As Vander Ploeg notes, a 1999 report by the International Institute for Management Development in Switzerland ranked Canada 45th for the quality of its roads, 43rd for its railways, 35th in energy. Canada does much better in high-tech infrastructure. The Canada Foundation For Innovation has poured billions into the nation's campuses. Research labs are sprouting like mushrooms. There is much to admire in that choice. But as McGill's Mirza says, "sooner or later you have to put your high-tech product in a truck and deliver it on a road."
The good news is that Paul Martin understands this state of affairs. The bad news is that the pressure on him to look elsewhere will be intense.
Anyone wondering why Martin has become an ardent advocate of a "New Deal For Cities" should be starting to figure it out by now. Four Canadians in five live in cities. The bulk of the infrastructure gap, although by no means all of it, has accumulated in Canada's cities.

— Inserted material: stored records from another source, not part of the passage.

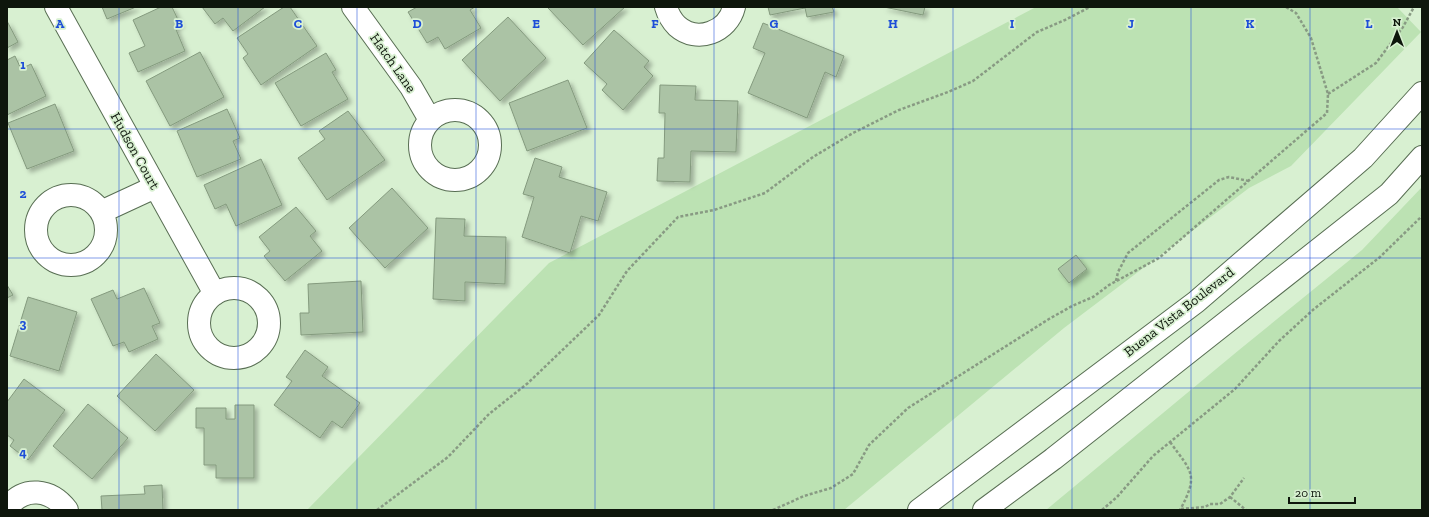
<svg xmlns="http://www.w3.org/2000/svg" width="1429" height="517" font-family="'Zilla Slab',serif">
<defs>
<filter id="shadow"><feDropShadow dx="3.5" dy="3.5" stdDeviation="2" flood-color="#0004"/></filter>
</defs>
<rect width="100%" height="100%" fill="#d8f0d1"/>
<path fill="#bce2b3" d="M1036 7H1397L1421 32 1291 166 1249 188 1064 328 844 510H307L549 263Z
M1422 187V510H1046L1239 350 1362 250Z"/>
<path fill="#abc3a5" stroke="#849a7e" filter="url(#shadow)" d="M102 7H136L107 19Z
M161 7H172L180 24 175 27 185 51 138 72 129 53 145 46 133 20Z
M202 7H265L233 31 223 18 215 24Z
M284 7H290L317 46 261 85 243 58 248 54 237 38Z
M417 7H475L470 10 481 28 445 49 438 37 427 43 408 12Z
M550 7H625L583 45 548 8Z
M768 7H832L834 12 807 17 805 8 770 15Z
M884 7H925L923 15Z
M508 17 546 58 500 101 462 60Z
M7 21 18 42 7 48Z
M763 23 844 56 836 77 825 72 807 118 748 93 765 53 753 48Z
M614 30 649 61 644 67 653 76 623 110 602 90 607 84 584 63Z
M200 52 224 97 170 126 146 81Z
M326 53 336 70 332 72 348 99 301 126 275 83Z
M15 56 21 69 31 64 46 96 7 115V60Z
M568 80 587 128 527 151 509 103Z
M660 85 696 86 695 100 738 101 736 152 691 151 690 182 657 181 658 158H664L665 113H659Z
M55 104 74 151 27 169 8 123Z
M227 109 240 138 233 141 241 159 197 177 177 131Z
M348 111 385 160 327 200 298 158 325 139 319 131Z
M535 158 562 167 559 177 607 192 598 221 581 216 570 253 522 237 534 197 523 194Z
M261 159 282 205 236 226 226 204 215 209 204 185Z
M392 188 428 228 385 268 349 228Z
M296 207 316 231 310 236 322 251 285 281 264 256 270 251 259 237Z
M436 218 465 219 464 236 506 237 505 284 465 282V301L433 299Z
M1076 255 1087 269 1069 283 1058 269Z
M361 281 363 332 301 335 300 313H309L308 284Z
M7 285 13 295 7 298Z
M144 288 160 323 152 326 158 339 129 352 124 342 113 346 91 299 113 290 117 299Z
M28 297 77 312 59 371 10 356Z
M305 350 328 367 322 376 360 403 342 428 332 421 320 438 274 405 292 381 286 377Z
M156 354 194 390 155 431 117 396Z
M24 379 65 410 28 460 10 446 14 440 7 435V402Z
M88 404 128 438 92 479 53 446Z
M235 405H254V478H216V465H204V428H196V408H226V419H235Z
M162 485 163 510H102L101 496 145 494 144 486Z"/>
<g fill="none" stroke-linecap="round" stroke-linejoin="round">
<defs>
<path id="minor" d="M56 7 215 294
M353 7 411 87 430 120
M666 7C668 14 671 20 677 26 697 44 728 32 734 7
M420 145a35 35 0 1 1 70 0a35 35 0 1 1-70 0Z
M36 230a35 35 0 1 1 70 0a35 35 0 1 1-70 0Z
M101 212 155 187
M199 323a35 35 0 1 1 70 0a35 35 0 1 1-70 0Z
M7 508C24 485 51 489 67 510"/>
<path id="secondary" d="M919 510 1196 302 1363 158 1422 93
M984 510 1053 459 1389 194 1422 157"/>
</defs>
<use href="#minor" stroke="#586e53" stroke-width="24"/>
<use href="#secondary" stroke="#586e53" stroke-width="24"/>
<path stroke="#889a83" stroke-width="2.5" stroke-dasharray="3 2" stroke-linecap="butt" d="M1328 94 1376 63 1403 27 1414 7
M1116 281 1118 272 1128 253 1219 180 1229 177 1249 181
M1170 442C1192 472 1199 475 1180 510
M1230 497 1246 510
M1181 509 1205 507 1210 504H1220L1230 497 1244 478
M377 510 448 457 489 414 528 383 599 315 627 271 678 217 714 210 765 193 813 157 853 133 899 110 948 92 973 81 1037 32 1065 20 1090 7
M773 510 804 496 831 488 853 474 869 445 908 408 1049 319 1072 306 1093 297 1109 285 1159 258 1327 113 1328 94 1311 38 1296 13 1286 7
M1102 510 1117 497 1153 456 1235 389 1279 341 1314 309 1380 257 1422 216"/>
<use href="#minor" stroke="#fff" stroke-width="22"/>
<use href="#secondary" stroke="#fff" stroke-width="22"/>
</g>
<path fill="none" stroke="#1d4ed8" stroke-width="1" stroke-opacity="0.55" d="M119 7V510M238 7V510M357 7V510M476 7V510M595 7V510M714 7V510M834 7V510M953 7V510M1072 7V510M1191 7V510M1310 7V510M7 129H1422M7 258H1422M7 388H1422"/>
<g text-anchor="middle" dominant-baseline="central" stroke-width="3.5" stroke-linejoin="round" paint-order="stroke">
<g font-size="14" fill="#0e160c" stroke="#d8f0d1">
<text transform="translate(393 63) rotate(55)">Hatch Lane</text>
<text transform="translate(135 151) rotate(61)">Hudson Court</text>
<text transform="translate(1179 312) rotate(-38)">Buena Vista Boulevard</text>
</g>
</g>
<g font-size="13" text-anchor="middle" font-weight="bold" fill="#1d4ed8" stroke="#d8f0d1" stroke-width="3.5" stroke-linejoin="round" paint-order="stroke">
<text x="60" y="28">A</text>
<text x="179" y="28">B</text>
<text x="298" y="28">C</text>
<text x="417" y="28">D</text>
<text x="536" y="28">E</text>
<text x="655" y="28">F</text>
<text x="774" y="28">G</text>
<text x="893" y="28">H</text>
<text x="1012" y="28">I</text>
<text x="1131" y="28">J</text>
<text x="1250" y="28">K</text>
<text x="1369" y="28">L</text>
<text x="23" y="69">1</text>
<text x="23" y="198">2</text>
<text x="23" y="328">3</text>
<text x="23" y="457">4</text>
</g>
<rect width="1429" height="517" fill="none" stroke="#0e160c" stroke-width="16"/>
<g transform="translate(1397 32)" stroke="#d8f0d1" stroke-width="3" paint-order="stroke">
<path d="M0-3L7 15L0 10L-7 15Z" fill="#0e160c"/>
<text y="-6" font-size="11" font-weight="bold" text-anchor="middle" fill="#0e160c">N</text>
</g>
<path d="M1289 497v6h66v-6" fill="none" stroke="#0e160c" stroke-width="2"/>
<text x="1295" y="497" font-size="12" fill="#0e160c" stroke="#d8f0d1" stroke-width="3" paint-order="stroke">20 m</text>
</svg>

Revenue from property taxes, which provide a disproportionate share of municipal revenues, fails to grow when the economy - and voters' expectations - do. Two-year infrastructure programs are useless to a mayor deciding whether to begin a 15-year upgrade to his sewer system.
After years of goading from the Federation of Canadian Municipalities and several prominent mayors, Martin has come to embrace the idea of guaranteeing municipalities a fixed share of federal gas-tax revenue. That would take care of cities' qualms about the predictability of transfers and about the way property-tax revenue flatlines during an economic boom.
What it won't address is the sheer scale of the infrastructure gap. "The short answer is, it's not sufficient," Vander Ploeg said. "It's a step in the right direction." How big a step? That depends on Martin's ability to shield infrastructure spending from all the other demands on the public purse. "No matter how long it takes," Martin told the Union of B.C. Municipalities, "we are going to provide Canadian municipalities with a portion of the federal gas tax."
Great. How long? What portion? Martin will get back to us on that: "Just how much tax room is vacated by the federal government, and at what pace, will have to be negotiated depending on the state of the government's finances," he told the FCM in Winnipeg. The state of finances, in turn, depends on the state of other priorities Martin has also embraced: new tax cuts, debt reduction, research, aid to Africa, military helicopters. Oh, and still more money for health care.
He has luck on his side, in the form of an opposition consensus that he's not serious about cities. James Moore, the Canadian Alliance's transportation critic, dismisses Martin's urban-renewal plans. So does Jack Layton, the NDP leader and an even more formidable opponent on this file because he was president of the FCM when it made infrastructure a national issue. The threat of trouble from across the aisle has historically been the surest spur to Liberal action.
But the supply of dollars will never come close to matching the supply of demands. The hard choices about how to allocate dollars are now Martin's. Don't cry for him: he volunteered for the job. There will be days when he will wonder why.